On August 30, 2022, Jacobson was waived by the Colts.

On August 5, 2023, Jacobson re-signed with the Colts. He was waived on August 27, 2023 as part of final roster cuts before the start of the 2023 season.

====New Orleans Saints====
On September 13, 2023, Jacobson signed with the New Orleans Saints practice squad. Following the end of the 2023 regular season, the Saints signed him to a reserve/future contract on January 8, 2024.

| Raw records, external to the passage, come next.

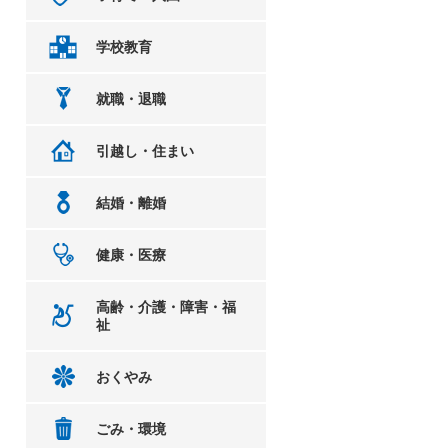
学校教育
就職・退職
引越し・住まい
結婚・離婚
健康・医療
高齢・介護・障害・福
祉
おくやみ
ごみ・環境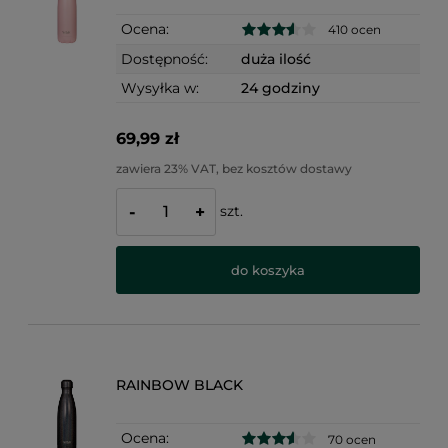
Ocena:
410 ocen
Dostępność:
duża ilość
Wysyłka w:
24 godziny
69,99 zł
zawiera 23% VAT, bez kosztów dostawy
szt.
-
+
do koszyka
RAINBOW BLACK
Ocena:
70 ocen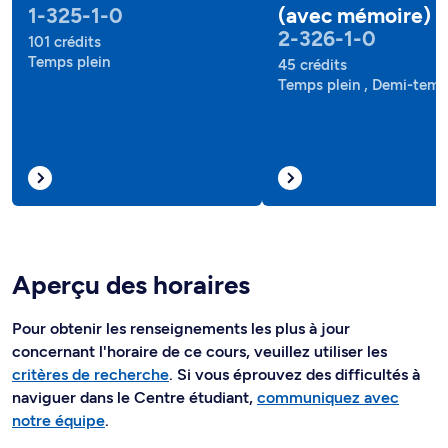
1-325-1-0
(avec mémoire)
2-326-1-0
101 crédits
Temps plein
45 crédits
Temps plein , Demi-tem
Aperçu des horaires
Pour obtenir les renseignements les plus à jour
concernant l'horaire de ce cours, veuillez utiliser les
critères de recherche
. Si vous éprouvez des difficultés à
naviguer dans le Centre étudiant,
communiquez avec
notre équipe
.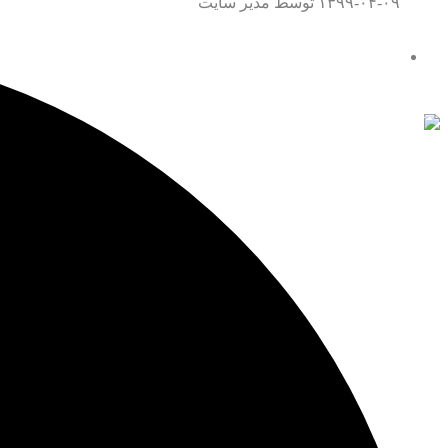
۱۳۹۹-۰۴-۰۹
توسط مدیر سایت
تماس با ما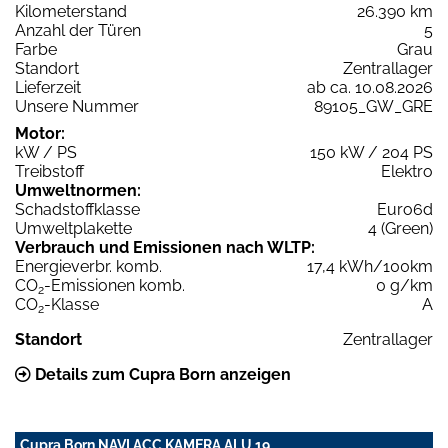
Kilometerstand
26.390 km
Anzahl der Türen
5
Farbe
Grau
Standort
Zentrallager
Lieferzeit
ab ca. 10.08.2026
Unsere Nummer
89105_GW_GRE
Motor:
kW / PS
150 kW / 204 PS
Treibstoff
Elektro
Umweltnormen:
Schadstoffklasse
Euro6d
Umweltplakette
4 (Green)
Verbrauch und Emissionen nach WLTP:
Energieverbr. komb.
17,4 kWh/100km
CO
-Emissionen komb.
0 g/km
2
CO
-Klasse
A
2
Standort
Zentrallager
Details zum Cupra Born anzeigen
Cupra Born NAVI ACC KAMERA ALU 19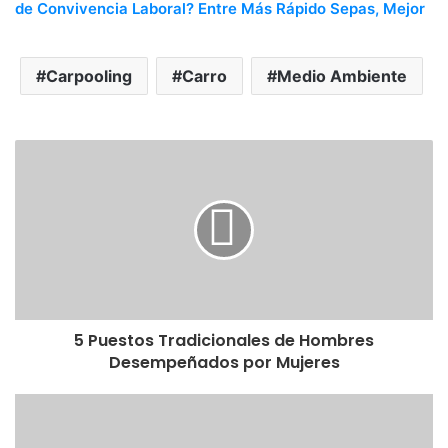
de Convivencia Laboral? Entre Más Rápido Sepas, Mejor
Carpooling
Carro
Medio Ambiente
5 Puestos Tradicionales de Hombres
Desempeñados por Mujeres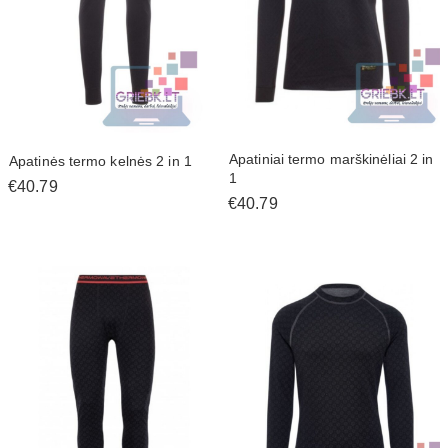
Apatiniai termo marškinėliai 2 in
Apatinės termo kelnės 2 in 1
1
€40.79
€40.79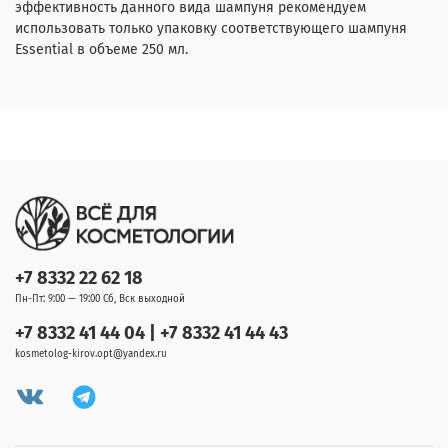
эффективность данного вида шампуня рекомендуем
использовать только упаковку соответствующего шампуня
Essential в объеме 250 мл.
+7 8332 22 62 18
Пн-Пт: 9:00 — 19:00 Сб, Вск выходной
+7 8332 41 44 04 | +7 8332 41 44 43
kosmetolog-kirov.opt@yandex.ru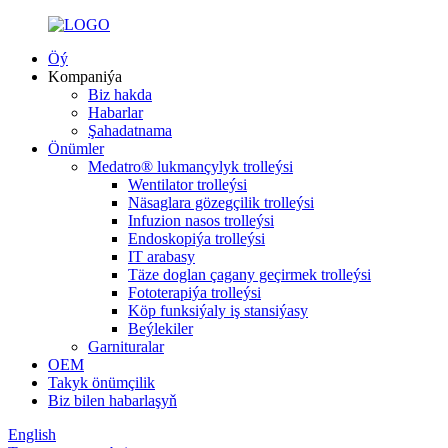
Öý
Kompaniýa
Biz hakda
Habarlar
Şahadatnama
Önümler
Medatro® lukmançylyk trolleýsi
Wentilator trolleýsi
Näsaglara gözegçilik trolleýsi
Infuzion nasos trolleýsi
Endoskopiýa trolleýsi
IT arabasy
Täze doglan çagany geçirmek trolleýsi
Fototerapiýa trolleýsi
Köp funksiýaly iş stansiýasy
Beýlekiler
Garnituralar
OEM
Takyk önümçilik
Biz bilen habarlaşyň
English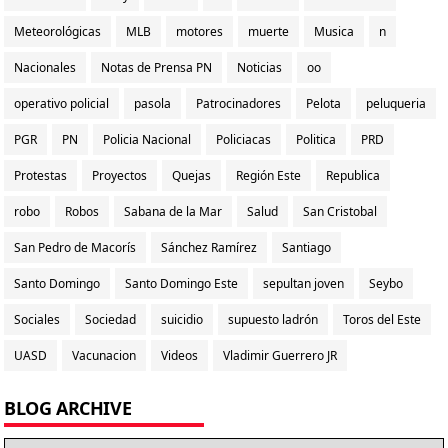
Meteorológicas
MLB
motores
muerte
Musica
n
Nacionales
Notas de Prensa PN
Noticias
oo
operativo policial
pasola
Patrocinadores
Pelota
peluqueria
PGR
PN
Policia Nacional
Policiacas
Politica
PRD
Protestas
Proyectos
Quejas
Región Este
Republica
robo
Robos
Sabana de la Mar
Salud
San Cristobal
San Pedro de Macorís
Sánchez Ramírez
Santiago
Santo Domingo
Santo Domingo Este
sepultan joven
Seybo
Sociales
Sociedad
suicidio
supuesto ladrón
Toros del Este
UASD
Vacunacion
Videos
Vladimir Guerrero JR
BLOG ARCHIVE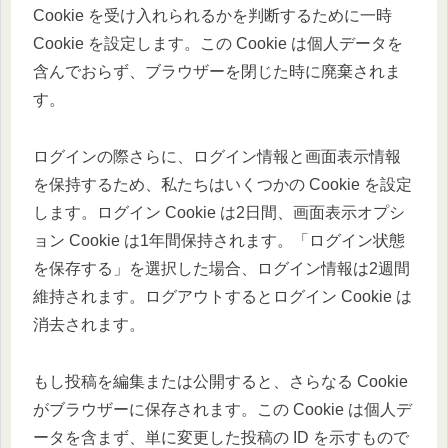
Cookie を受け入れられるかを判断するために一時
Cookie を設定します。この Cookie は個人データを
含んでおらず、ブラウザーを閉じた時に廃棄されま
す。
ログインの際さらに、ログイン情報と画面表示情報
を保持するため、私たちはいくつかの Cookie を設定
します。ログイン Cookie は2日間、画面表示オプシ
ョン Cookie は1年間保持されます。「ログイン状態
を保存する」を選択した場合、ログイン情報は2週間
維持されます。ログアウトするとログイン Cookie は
消去されます。
もし投稿を編集または公開すると、さらなる Cookie
がブラウザーに保存されます。この Cookie は個人デ
ータを含まず、単に変更した投稿の ID を示すもので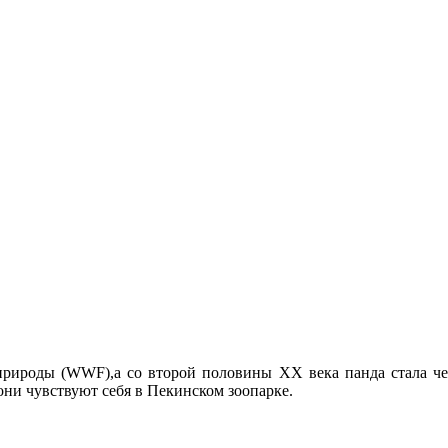
природы (WWF),а со второй половины ХХ века панда стала ч
они чувствуют себя в Пекинском зоопарке.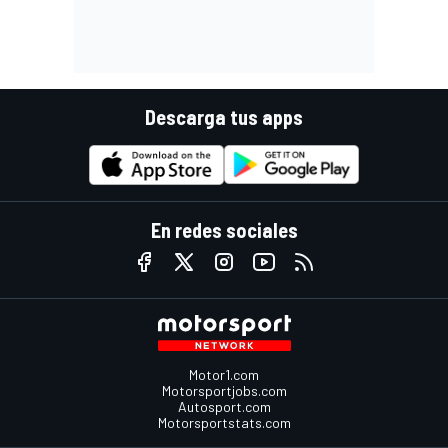
Descarga tus apps
En redes sociales
Motor1.com
Motorsportjobs.com
Autosport.com
Motorsportstats.com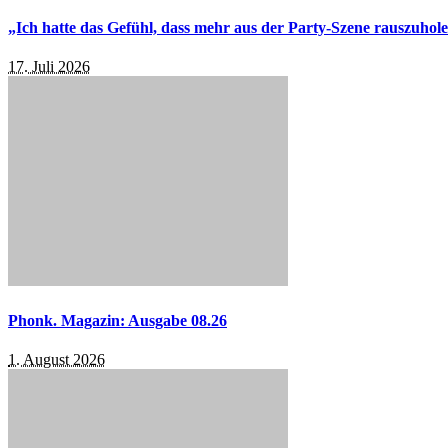
„Ich hatte das Gefühl, dass mehr aus der Party-Szene rauszuhol
17. Juli 2026
Phonk. Magazin: Ausgabe 08.26
1. August 2026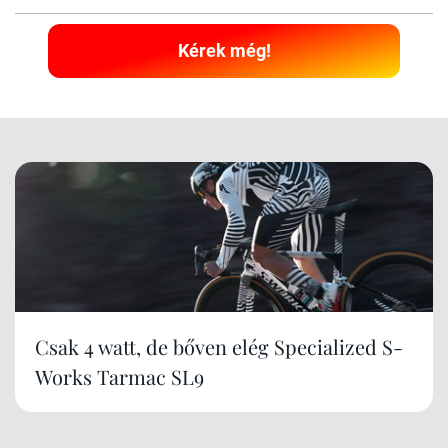
Kérek még!
Csak 4 watt, de bőven elég Specialized S-
Works Tarmac SL9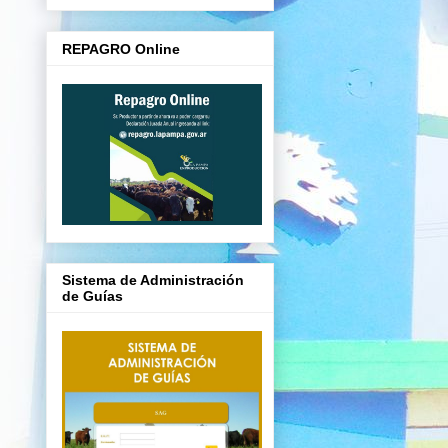
REPAGRO Online
Sistema de Administración
de Guías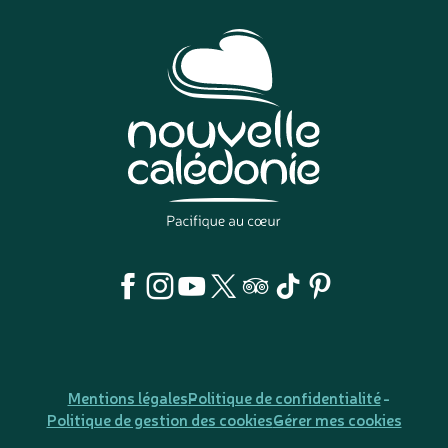
Mentions légales
Politique de confidentialité
Politique de gestion des cookies
Gérer mes cookies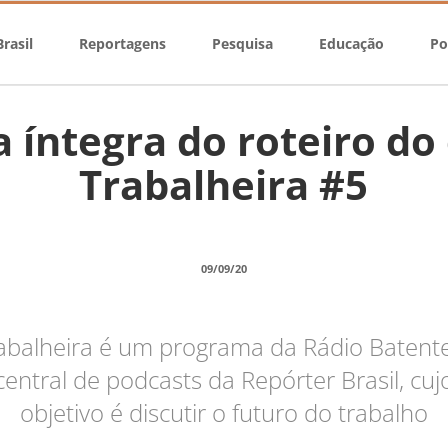
rasil
Reportagens
Pesquisa
Educação
Po
a íntegra do roteiro do
Trabalheira #5
09/09/20
abalheira é um programa da Rádio Batente
central de podcasts da Repórter Brasil, cuj
objetivo é discutir o futuro do trabalho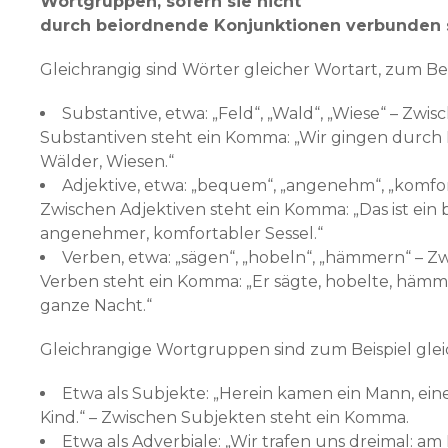
Wortgruppen, sofern sie nicht
durch beiordnende Konjunktionen verbunden 
Gleichrangig sind Wörter gleicher Wortart, zum Bei
Substantive, etwa: „Feld“, „Wald“, „Wiese“ – Zwis
Substantiven steht ein Komma: „Wir gingen durch 
Wälder, Wiesen.“
Adjektive, etwa: „bequem“, „angenehm“, „komfor
Zwischen Adjektiven steht ein Komma: „Das ist ein
angenehmer, komfortabler Sessel.“
Verben, etwa: „sägen“, „hobeln“, „hämmern“ – Z
Verben steht ein Komma: „Er sägte, hobelte, hämm
ganze Nacht.“
Gleichrangige Wortgruppen sind zum Beispiel gleic
Etwa als Subjekte: „Herein kamen ein Mann, eine
Kind.“ – Zwischen Subjekten steht ein Komma.
Etwa als Adverbiale: „Wir trafen uns dreimal: a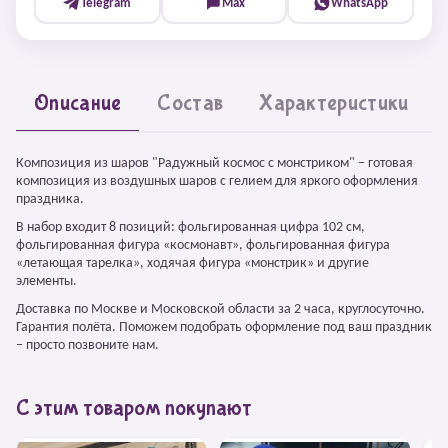
Telegram
Max
WhatsApp
Описание
Состав
Характеристики
Композиция из шаров "Радужный космос с монстриком" – готовая
композиция из воздушных шаров с гелием для яркого оформления
праздника.
В набор входит 8 позиций: фольгированная цифра 102 см,
фольгированная фигура «космонавт», фольгированная фигура
«летающая тарелка», ходячая фигура «монстрик» и другие
элементы.
Доставка по Москве и Московской области за 2 часа, круглосуточно.
Гарантия полёта. Поможем подобрать оформление под ваш праздник
– просто позвоните нам.
С этим товаром покупают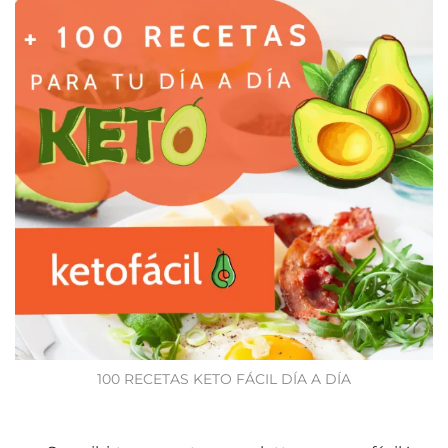
100 RECETAS KETO FÁCIL DÍA A DÍA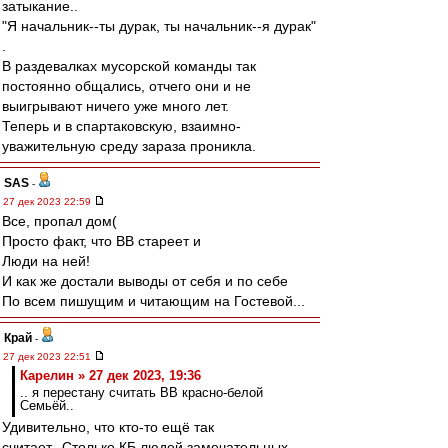
затыкание..
"Я начальник--ты дурак, ты начальник--я дурак"
.
В раздевалках мусорской команды так
постоянно общались, отчего они и не
выигрывают ничего уже много лет.
Теперь и в спартаковскую, взаимно-
уважительную среду зараза проникла.
SAS
-
27 дек 2023 22:59
Все, пропал дом(
Просто факт, что ВВ стареет и
Люди на ней!
И как же достали выводы от себя и по себе
По всем пишущим и читающим на Гостевой...
Край
-
27 дек 2023 22:51
Карелин » 27 дек 2023, 19:36
.. я перестану считать ВВ красно-белой
Семьёй..
Удивительно, что кто-то ещё так
считает...Столько КБ людей замечательных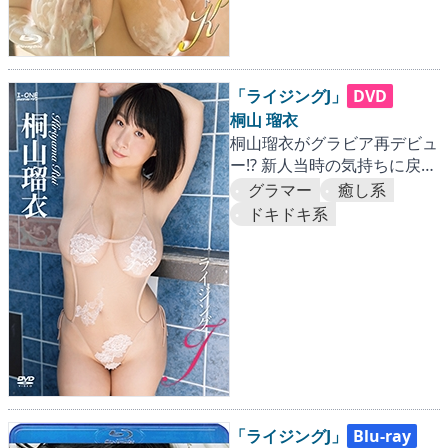
「ライジングJ」
DVD
桐山 瑠衣
桐山瑠衣がグラビア再デビュ
ー!? 新人当時の気持ちに戻っ
てセクシーポーズを連発！
グラマー
癒し系
ドキドキ系
「ライジングJ」
Blu-ray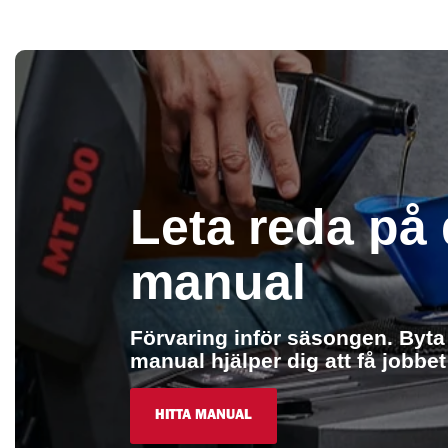
Leta reda på 
manual
Förvaring inför säsongen. Byta 
manual hjälper dig att få jobbet 
HITTA MANUAL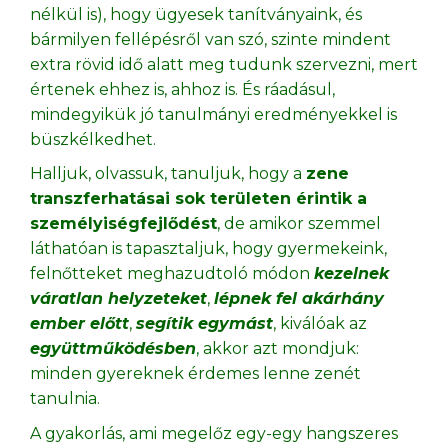
nélkül is), hogy ügyesek tanítványaink, és
bármilyen fellépésről van szó, szinte mindent
extra rövid idő alatt meg tudunk szervezni, mert
értenek ehhez is, ahhoz is. És ráadásul,
mindegyikük jó tanulmányi eredményekkel is
büszkélkedhet.
Halljuk, olvassuk, tanuljuk, hogy a
zene
transzferhatásai sok területen érintik a
személyiségfejlődést
, de amikor szemmel
láthatóan is tapasztaljuk, hogy gyermekeink,
felnőtteket meghazudtoló módon
kezelnek
váratlan helyzeteket
,
l
épnek fel akárhány
ember előtt
,
segítik egymást
, kiválóak az
együttműködésben
, akkor azt mondjuk:
minden gyereknek érdemes lenne zenét
tanulnia.
A gyakorlás, ami megelőz egy-egy hangszeres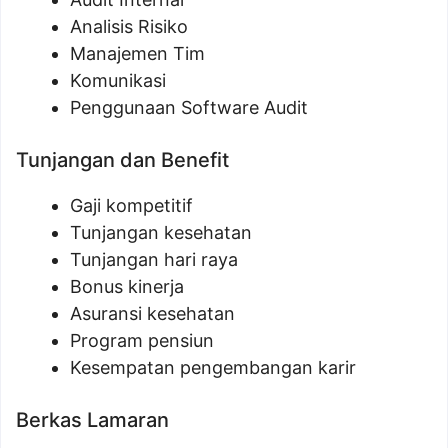
Analisis Risiko
Manajemen Tim
Komunikasi
Penggunaan Software Audit
Tunjangan dan Benefit
Gaji kompetitif
Tunjangan kesehatan
Tunjangan hari raya
Bonus kinerja
Asuransi kesehatan
Program pensiun
Kesempatan pengembangan karir
Berkas Lamaran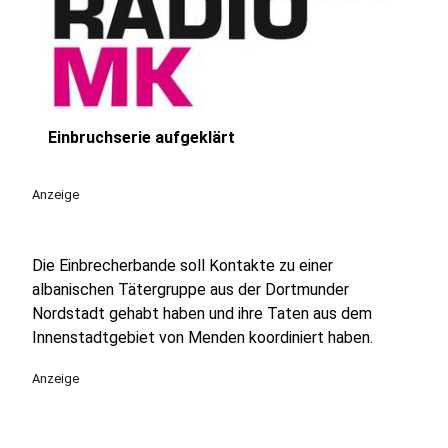
Einbruchserie aufgeklärt
play_circle
Anzeige
Die Einbrecherbande soll Kontakte zu einer
albanischen Tätergruppe aus der Dortmunder
Nordstadt gehabt haben und ihre Taten aus dem
Innenstadtgebiet von Menden koordiniert haben.
Anzeige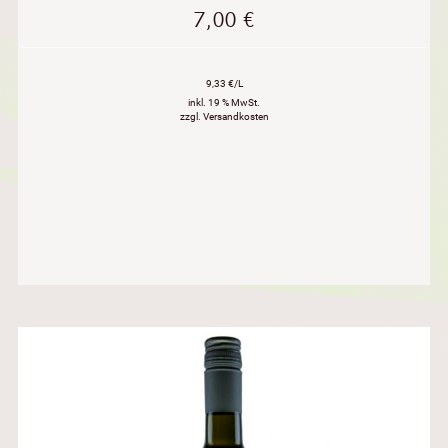
7,00
€
9,33 €/L
inkl. 19 % MwSt.
zzgl. Versandkosten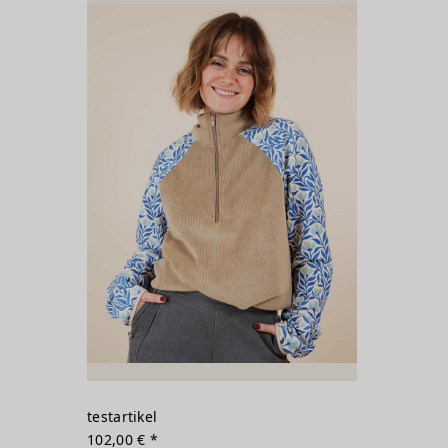
testartikel
102,00 € *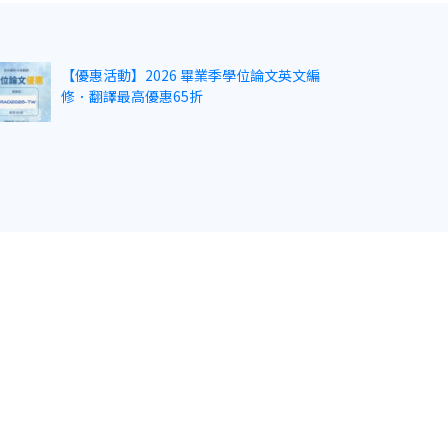
【優惠活動】2026 畢業季學位論文英文編
修．翻譯最高優惠65折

On August 27, 2024, Jacobson was waived by the Saints and re-signed to the practice squad. He signed a reserve/future contract with New Orleans on January 6, 2025. On August 25, Jacobson was waived by the Saints.

==Personal life==
Jacobson is the son of Katie and Bill Jacobson. A grandfather played football and baseball at Iowa State. Bill Jacobson played basketball at Omaha in the 1980s and is currently an orthopedic surgeon.